The Value of Even Limited Pro Bono Work
Recently, I had the opportunity to take part in a rather worthwhile pro bono program in the Philadelphia Volunteers for the Indigent Program Foreclosure Rescue Effort (FREE). As many people know, the mortgage foreclosure crisis has affected many homeowners throughout the nation, threatening the loss of many homes due to the inability to pay mortgages. Given the current dire situation, V.I.P. teamed up with the Court of Common Pleas and the Philadelphia Bar Association to create a mortgage foreclosure diversion program. In this program, involving owner-occupied residential properties, cases are scheduled for a conciliation conference before a real property can be sold at a sheriff sale. At the conciliation conference, the judge pro temp explores whether it is possible to reach an amicable resolution before the sale. V.I.P. assigns attorneys to assist endangered homeowners through the process. I assisted V.I.P. as an “on call” attorney at the conciliation conferences, which meant aiding those who showed up at the conference unrepresented and financially eligible for legal assistance.

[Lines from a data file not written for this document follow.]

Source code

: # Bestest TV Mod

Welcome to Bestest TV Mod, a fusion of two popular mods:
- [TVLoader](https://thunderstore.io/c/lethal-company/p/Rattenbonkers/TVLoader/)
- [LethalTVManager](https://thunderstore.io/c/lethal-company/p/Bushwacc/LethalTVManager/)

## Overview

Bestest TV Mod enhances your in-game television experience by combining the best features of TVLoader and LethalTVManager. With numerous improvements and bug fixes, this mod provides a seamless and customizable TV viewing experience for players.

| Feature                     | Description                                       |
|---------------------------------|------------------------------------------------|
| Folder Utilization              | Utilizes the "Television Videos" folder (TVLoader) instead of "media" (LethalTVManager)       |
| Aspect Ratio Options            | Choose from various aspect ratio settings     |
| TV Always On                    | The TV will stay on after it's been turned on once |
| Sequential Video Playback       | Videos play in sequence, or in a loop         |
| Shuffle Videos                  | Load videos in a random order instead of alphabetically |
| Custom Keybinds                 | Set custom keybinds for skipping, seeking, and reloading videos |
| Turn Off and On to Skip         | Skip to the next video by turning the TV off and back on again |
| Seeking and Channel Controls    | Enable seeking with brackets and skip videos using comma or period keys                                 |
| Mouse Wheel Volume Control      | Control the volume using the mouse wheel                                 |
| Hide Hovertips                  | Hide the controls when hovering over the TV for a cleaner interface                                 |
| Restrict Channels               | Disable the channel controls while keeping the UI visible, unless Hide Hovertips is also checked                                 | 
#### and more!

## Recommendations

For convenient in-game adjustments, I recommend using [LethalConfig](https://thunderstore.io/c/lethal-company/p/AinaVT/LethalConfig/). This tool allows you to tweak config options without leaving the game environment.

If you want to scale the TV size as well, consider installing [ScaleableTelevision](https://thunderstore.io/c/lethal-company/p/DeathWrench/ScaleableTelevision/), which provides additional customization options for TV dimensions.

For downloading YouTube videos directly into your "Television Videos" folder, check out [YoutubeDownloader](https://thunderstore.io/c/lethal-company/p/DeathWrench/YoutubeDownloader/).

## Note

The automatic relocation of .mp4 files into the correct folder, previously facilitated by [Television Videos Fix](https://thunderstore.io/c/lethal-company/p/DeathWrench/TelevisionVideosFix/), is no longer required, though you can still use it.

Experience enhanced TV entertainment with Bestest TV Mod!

Many folks are open to the idea of pro bono work but do not want to get too involved with certain cases for fear of lacking enough time. V.I.P. and other legal assistance organizations, however, often offer many opportunities to assist with finite time commitments (for as little as just a few hours). For those fearing too significant a burden, you should check with these organizations and inquire about matters involving limited time commitments. For young lawyers especially, performing this type of work is good practice and training in representing clients. Additionally, in many cases such as the FREE program, you can be involved in a timely and extremely worthy endeavor.